For students, who commenced law school in September 2016 or later, the following rules apply:
- Students are limited to 20 credits of clinical and competitive mooting credits (the credits allocated to each clinic are noted below).
- Students are not permitted to take more than two clinical programs in the course of their JD degree.
Please note that credit will be granted for only one of LAW 488 (Indigenous Community Legal Clinic), LAW 490 (Criminal Clinic), and LAW 491 (LSLAP). You may also want to review the Degree Requirements page.
Please see the Clinic/Externship Handout below for information including credit allocation and prerequisites for each program.
ACCEPTING APPLICATIONS: ICLC AND rISE WOMEN'S LEGAL CENTRE (fall 2021)
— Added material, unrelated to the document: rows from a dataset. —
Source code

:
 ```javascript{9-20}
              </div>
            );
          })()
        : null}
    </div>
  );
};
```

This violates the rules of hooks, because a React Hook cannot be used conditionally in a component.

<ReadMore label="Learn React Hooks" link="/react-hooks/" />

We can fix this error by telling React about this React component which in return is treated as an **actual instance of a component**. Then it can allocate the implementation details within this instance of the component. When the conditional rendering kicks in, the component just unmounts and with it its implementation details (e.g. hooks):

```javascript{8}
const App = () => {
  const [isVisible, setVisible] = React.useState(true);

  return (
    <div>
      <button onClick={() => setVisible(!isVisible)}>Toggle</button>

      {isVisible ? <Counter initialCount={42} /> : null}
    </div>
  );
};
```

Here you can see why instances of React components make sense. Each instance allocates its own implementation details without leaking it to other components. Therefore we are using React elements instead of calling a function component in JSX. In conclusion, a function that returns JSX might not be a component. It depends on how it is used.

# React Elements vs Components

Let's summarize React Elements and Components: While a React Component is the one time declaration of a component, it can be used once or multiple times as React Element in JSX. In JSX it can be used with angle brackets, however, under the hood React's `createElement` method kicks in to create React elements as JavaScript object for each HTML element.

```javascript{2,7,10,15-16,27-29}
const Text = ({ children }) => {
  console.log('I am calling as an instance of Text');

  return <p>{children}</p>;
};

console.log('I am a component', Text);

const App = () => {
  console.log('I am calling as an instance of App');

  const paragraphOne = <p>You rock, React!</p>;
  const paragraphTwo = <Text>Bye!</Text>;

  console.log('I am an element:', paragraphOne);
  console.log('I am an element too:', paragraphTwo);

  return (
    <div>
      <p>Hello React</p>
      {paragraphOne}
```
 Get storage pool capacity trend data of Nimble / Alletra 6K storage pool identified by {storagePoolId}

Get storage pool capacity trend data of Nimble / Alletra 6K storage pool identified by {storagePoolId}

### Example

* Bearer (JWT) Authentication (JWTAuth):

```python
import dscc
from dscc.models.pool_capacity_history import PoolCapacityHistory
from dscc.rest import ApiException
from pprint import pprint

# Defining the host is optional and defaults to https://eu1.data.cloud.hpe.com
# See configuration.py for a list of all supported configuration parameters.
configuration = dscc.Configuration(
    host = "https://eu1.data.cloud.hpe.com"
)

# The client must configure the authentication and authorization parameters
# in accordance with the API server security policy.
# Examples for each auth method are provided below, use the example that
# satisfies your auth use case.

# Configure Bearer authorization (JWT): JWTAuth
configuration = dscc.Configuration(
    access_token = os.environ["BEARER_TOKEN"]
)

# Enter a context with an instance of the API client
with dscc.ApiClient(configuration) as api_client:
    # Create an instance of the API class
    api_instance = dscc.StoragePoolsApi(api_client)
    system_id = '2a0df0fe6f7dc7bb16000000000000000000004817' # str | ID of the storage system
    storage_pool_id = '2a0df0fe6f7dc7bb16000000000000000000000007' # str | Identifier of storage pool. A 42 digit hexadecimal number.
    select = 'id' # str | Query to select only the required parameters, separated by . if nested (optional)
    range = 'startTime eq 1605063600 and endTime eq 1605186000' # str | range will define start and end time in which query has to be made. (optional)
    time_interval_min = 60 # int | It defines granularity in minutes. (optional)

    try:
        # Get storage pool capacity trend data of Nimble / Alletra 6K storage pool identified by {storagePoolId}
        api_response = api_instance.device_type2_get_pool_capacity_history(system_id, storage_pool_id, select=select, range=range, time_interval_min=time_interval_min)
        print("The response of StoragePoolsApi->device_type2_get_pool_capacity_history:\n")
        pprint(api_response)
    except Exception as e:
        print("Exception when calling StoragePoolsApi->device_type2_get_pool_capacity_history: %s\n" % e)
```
There are a limited number of student clinician positions available for the fall 2021 semester at the Indigenous Community Legal Clinic and Rise Women's Legal Centre. If you are interested in applying, please thoroughly review the information on this page.
clinic/externship application information (2021-2022)
General Application Instructions
- Resumes should be a maximum of two pages.
- Current Allard Law students may consult the Career Services Office webpage for further resources regarding resume writing.
Statements of Interest
- Statements of interest should be a maximum of two pages and tailored to the specific clinic to which you are applying.
- If applying to the ICLC, please ensure your statement of interest describes the reasons you are particularly interested in working with Indigenous clients and serving the Indigenous community.
- If you are applying to the International Justice & Human Rights Clinic, please ensure your statement of interest describes (i) any international courses or moots you have participated in, and (ii) any experience working internationally or with international/public interest organizations. Please also note that neither of elements are a requirement for acceptance.
- Many of the clinics and externships will conduct interviews. Clinic Directors or staff will get in touch with you directly, at the contact information you provide in your Application materials.